I have now read two of the “funniest books ever written.” Last year I read Jerome K. Jerome’s Three Men in a Boat, and last night (late last night) I finished reading A Confederacy of Dunces, by John Kennedy Toole. That’s a lot to live up to. Not that they weren’t funny, but funniest ever? My quest continues.
It was hard for me to forget this book’s backstory. A Confederacy of Dunces wasn’t published during Kennedy Toole’s lifetime, though he tried repeatedly to get it published. It was finally published–and won a Pulitzer–eleven years after Kennedy Toole died. Reading, I can understand why publishers of the time passed on it. It’s a very odd book. The main character is a grotesque and overly fond of Boethius. The rest of the cast of characters are bizarre. The dialogue is written in Yat and there are parts that are horribly racist. So, yeah, probably not a bestseller for the 1960s.
The main character (who is a protagonist, but also his own antagonist) is Ignatius J. Reilly, an over-educated, bellicose hypochondriac who lives with his long suffering mother in a small, rundown house near the French Quarter of New Orleans. The book opens with a new patrolman trying to arrest Reilly as a “suspicious character,” an incident that rapidly turns into a bit of street theater when a bystander accuses the cop of being a “communiss.” From there, Kennedy Toole takes us deeper into the strange world of 1960s New Orleans. We meet the struggling employees of Levy Pants, the “Nazi proprietress” of a bar no one goes to except on accident, all while Reilly tries to find a job that lets him pursue his own weird hobbies and be paid for it rather than actually working.
Reilly really is his own worst enemy, but it’s hard to sympathize with him because he’s just such an awful human being. But it is easy to laugh at him, because he is also ridiculous. He adores medieval thought, but clearly enjoys the vices of the modern world (especially food and Dr. Nut) and movies with nubile young starlets. He spends a lot of time writing (or trying to write) long screeds or meandering jeremiads, but these just show how nuts Reilly really is.

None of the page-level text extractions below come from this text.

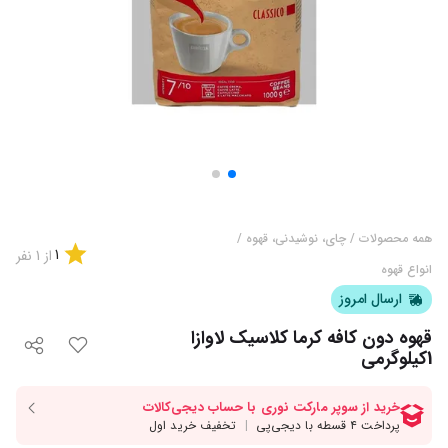
همه محصولات
/
چای، نوشیدنی، قهوه
/
1
از
1
نفر
انواع قهوه
ارسال امروز
قهوه دون کافه کرما کلاسیک لاوازا
1کیلوگرمی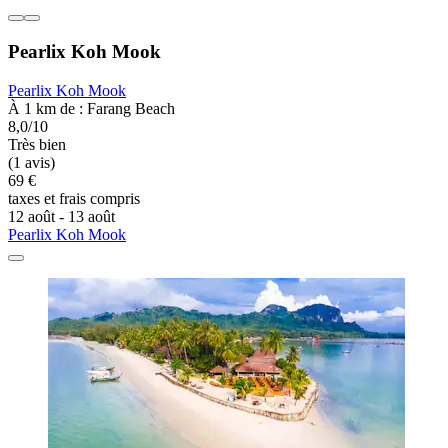
Pearlix Koh Mook
Pearlix Koh Mook
À 1 km de : Farang Beach
8,0/10
Très bien
(1 avis)
69 €
taxes et frais compris
12 août - 13 août
Pearlix Koh Mook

The multiple plots and perspectives diverge until Kennedy brings them back together in the last third of the book in an amazing display of entirely believable coincidences. All the chickens, so to speak, come home to roost. It’s this third, I think, that makes this book’s reputation. It was hard to see, at the beginning, why this book has such a following. But I get it now.
I still think that calling a book the funniest ever is a kind of curse. That’s a lot to live up to. And finding something funny is entirely dependent on someone’s sense of humor. If you like absurdity and uncomfortable humor, A Confederacy of Dunces is the book for you. This book does deserve to be in the top then, though.